Swap places with your partner? You probably wouldn't want him to keep dating you just because he feels sorry for you. So don't do the same to him. If you think you don't like it anymore or feel that the relationship has no future, think carefully. Make the decision, call him to a definite conversation and be firm. It would be worse if you continued together without mutual feeling.

"We broke up, but he didn't leave my life?"

Sometimes your partner may not agree to the end of the relationship and stay around, calling, texting, e-mailing and even gifts. It may be that it appears from time to time, and you end up together, or it may simply not accept to end.

In that case, it's up to you to decide if you want to keep things that way, risking hurting him when you meet another boy or feeling hurt if you see him with another. Friendship can, of course, be maintained if you so desire, but it is a good time to strengthen these bonds between you. If you, however, don't want to be his friend, make it clear and ask him not to look for you anymore. The opposite, of course, is crucial if you want your radius to be respected: it's not worth calling your ex when you feel lonely or needy.
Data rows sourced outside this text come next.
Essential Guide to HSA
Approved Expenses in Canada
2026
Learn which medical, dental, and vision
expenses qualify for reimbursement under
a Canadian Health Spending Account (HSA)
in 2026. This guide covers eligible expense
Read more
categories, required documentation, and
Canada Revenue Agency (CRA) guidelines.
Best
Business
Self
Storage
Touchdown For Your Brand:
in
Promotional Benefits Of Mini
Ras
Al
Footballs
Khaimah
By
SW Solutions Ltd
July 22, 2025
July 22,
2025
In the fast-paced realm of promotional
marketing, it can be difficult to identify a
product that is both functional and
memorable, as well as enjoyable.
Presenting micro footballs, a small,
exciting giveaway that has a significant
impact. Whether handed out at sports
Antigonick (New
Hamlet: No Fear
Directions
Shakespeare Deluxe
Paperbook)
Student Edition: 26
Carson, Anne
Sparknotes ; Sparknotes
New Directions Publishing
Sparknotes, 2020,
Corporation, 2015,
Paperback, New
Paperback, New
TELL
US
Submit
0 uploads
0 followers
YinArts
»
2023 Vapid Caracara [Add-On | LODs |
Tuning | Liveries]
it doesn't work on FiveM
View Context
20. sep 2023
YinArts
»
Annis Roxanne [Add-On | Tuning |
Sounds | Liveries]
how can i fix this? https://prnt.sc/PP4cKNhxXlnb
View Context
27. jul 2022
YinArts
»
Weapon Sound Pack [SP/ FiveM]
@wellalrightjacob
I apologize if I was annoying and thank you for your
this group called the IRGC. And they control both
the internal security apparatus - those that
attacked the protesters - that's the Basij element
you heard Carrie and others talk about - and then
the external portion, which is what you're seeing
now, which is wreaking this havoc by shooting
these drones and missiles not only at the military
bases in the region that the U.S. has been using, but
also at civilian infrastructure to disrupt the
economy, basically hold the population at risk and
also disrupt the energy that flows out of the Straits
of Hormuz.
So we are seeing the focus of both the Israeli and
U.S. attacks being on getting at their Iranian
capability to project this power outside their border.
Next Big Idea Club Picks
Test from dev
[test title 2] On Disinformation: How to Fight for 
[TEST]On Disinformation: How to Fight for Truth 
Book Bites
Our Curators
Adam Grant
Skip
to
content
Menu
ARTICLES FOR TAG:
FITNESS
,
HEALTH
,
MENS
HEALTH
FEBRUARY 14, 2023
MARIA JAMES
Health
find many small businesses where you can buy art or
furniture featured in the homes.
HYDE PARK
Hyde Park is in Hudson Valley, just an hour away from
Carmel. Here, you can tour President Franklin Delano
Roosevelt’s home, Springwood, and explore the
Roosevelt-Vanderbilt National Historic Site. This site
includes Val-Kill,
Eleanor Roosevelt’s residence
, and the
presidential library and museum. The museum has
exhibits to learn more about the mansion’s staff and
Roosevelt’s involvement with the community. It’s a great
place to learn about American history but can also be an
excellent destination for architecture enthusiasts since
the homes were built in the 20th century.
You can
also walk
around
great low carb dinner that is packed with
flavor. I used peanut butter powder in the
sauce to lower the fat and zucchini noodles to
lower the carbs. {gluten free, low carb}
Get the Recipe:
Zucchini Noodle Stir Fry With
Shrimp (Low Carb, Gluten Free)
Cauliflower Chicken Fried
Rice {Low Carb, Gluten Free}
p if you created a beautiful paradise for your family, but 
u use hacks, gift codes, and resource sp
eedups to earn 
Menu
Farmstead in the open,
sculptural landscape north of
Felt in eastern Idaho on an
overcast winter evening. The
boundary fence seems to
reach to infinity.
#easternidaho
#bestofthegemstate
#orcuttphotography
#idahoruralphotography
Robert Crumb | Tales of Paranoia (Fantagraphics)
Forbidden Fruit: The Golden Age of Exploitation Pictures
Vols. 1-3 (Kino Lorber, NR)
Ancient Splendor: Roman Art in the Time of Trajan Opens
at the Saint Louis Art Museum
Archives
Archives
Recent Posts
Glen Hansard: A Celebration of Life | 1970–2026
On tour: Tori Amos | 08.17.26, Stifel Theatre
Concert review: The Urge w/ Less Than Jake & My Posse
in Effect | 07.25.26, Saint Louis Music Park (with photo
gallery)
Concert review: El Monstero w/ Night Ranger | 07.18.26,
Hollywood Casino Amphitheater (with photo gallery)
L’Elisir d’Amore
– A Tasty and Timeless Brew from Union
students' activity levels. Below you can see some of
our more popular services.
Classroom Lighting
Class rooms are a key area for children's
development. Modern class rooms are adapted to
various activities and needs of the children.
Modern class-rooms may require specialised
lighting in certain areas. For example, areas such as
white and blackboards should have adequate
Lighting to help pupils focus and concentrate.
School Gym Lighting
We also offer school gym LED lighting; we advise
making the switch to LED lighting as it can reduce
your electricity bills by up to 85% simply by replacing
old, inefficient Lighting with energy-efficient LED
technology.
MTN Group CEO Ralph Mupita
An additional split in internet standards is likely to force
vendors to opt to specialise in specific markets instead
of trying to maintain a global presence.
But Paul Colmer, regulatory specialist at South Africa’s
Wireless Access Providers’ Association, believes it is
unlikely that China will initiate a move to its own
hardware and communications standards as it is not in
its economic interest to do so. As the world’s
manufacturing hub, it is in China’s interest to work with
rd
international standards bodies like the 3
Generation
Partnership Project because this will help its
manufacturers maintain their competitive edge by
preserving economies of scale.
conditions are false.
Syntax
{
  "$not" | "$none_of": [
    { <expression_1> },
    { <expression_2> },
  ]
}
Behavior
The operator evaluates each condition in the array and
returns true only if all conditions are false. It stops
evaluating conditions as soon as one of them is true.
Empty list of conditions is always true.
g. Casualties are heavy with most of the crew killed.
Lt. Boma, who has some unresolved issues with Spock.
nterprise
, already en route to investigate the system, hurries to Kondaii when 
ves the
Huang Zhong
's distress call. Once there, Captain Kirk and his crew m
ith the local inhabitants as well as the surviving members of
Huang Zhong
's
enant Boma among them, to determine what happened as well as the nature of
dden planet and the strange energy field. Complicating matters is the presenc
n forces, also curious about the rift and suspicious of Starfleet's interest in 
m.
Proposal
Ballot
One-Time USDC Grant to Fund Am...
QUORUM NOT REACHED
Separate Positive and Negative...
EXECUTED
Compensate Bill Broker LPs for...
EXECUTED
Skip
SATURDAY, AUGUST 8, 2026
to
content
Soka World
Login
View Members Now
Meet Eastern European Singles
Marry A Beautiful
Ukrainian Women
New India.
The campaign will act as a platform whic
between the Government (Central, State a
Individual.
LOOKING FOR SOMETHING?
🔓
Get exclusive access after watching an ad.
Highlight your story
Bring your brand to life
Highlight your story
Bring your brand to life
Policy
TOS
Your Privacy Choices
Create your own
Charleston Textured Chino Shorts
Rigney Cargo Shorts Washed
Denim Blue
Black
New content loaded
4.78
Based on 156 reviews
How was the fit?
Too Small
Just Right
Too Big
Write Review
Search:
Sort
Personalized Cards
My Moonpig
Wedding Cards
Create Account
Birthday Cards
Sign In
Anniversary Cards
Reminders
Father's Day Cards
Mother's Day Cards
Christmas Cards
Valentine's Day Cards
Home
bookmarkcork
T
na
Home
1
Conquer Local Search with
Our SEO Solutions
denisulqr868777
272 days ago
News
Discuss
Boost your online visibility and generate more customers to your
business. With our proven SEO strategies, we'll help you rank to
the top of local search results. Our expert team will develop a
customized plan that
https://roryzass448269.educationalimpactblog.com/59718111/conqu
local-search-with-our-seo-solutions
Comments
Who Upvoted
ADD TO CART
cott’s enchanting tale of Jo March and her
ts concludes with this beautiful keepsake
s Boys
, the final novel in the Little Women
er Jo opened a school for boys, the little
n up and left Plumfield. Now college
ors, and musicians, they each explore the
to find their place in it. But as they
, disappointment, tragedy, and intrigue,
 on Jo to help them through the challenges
? We are done, but I can not forget it?

Reviewing the photos and messages exchanged during the relationship will not help. It's also hard to keep away if you try to be in the same places as him or live by taking a peek at the boy's social networks. It may be a bad experience to sever the bond completely with your ex, but only then can you move on once and for all.

Store the memorabilia in a box and put it out of sight, so you won't be tempted to always look at its contents. If necessary, exclude the boy from your social networks, and if you attend the same wheel of friends, avoid being in the same events and places as him. The end is even more painful when it goes beyond what is necessary.